# WORK ITEM:
Filter the entries and keep only the lines where the string "controls" appears.

# DATA EXTRACT:
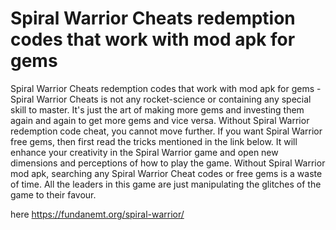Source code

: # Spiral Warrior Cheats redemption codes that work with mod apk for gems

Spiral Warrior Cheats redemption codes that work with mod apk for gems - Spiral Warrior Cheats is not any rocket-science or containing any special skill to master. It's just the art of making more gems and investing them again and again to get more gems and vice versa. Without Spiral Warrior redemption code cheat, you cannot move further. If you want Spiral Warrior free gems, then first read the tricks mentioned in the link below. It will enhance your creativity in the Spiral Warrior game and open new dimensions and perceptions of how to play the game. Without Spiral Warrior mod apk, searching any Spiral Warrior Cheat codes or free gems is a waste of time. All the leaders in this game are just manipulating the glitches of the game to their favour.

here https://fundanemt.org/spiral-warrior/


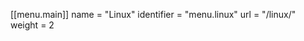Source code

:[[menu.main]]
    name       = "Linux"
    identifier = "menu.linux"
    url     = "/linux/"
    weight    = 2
---
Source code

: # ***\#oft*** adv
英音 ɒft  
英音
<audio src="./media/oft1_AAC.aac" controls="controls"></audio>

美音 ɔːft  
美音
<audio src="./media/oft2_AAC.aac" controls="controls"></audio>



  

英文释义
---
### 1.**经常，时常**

# ANSWER TO THIS EXERCISE:
<audio src="./media/oft1_AAC.aac" controls="controls"></audio>
<audio src="./media/oft2_AAC.aac" controls="controls"></audio>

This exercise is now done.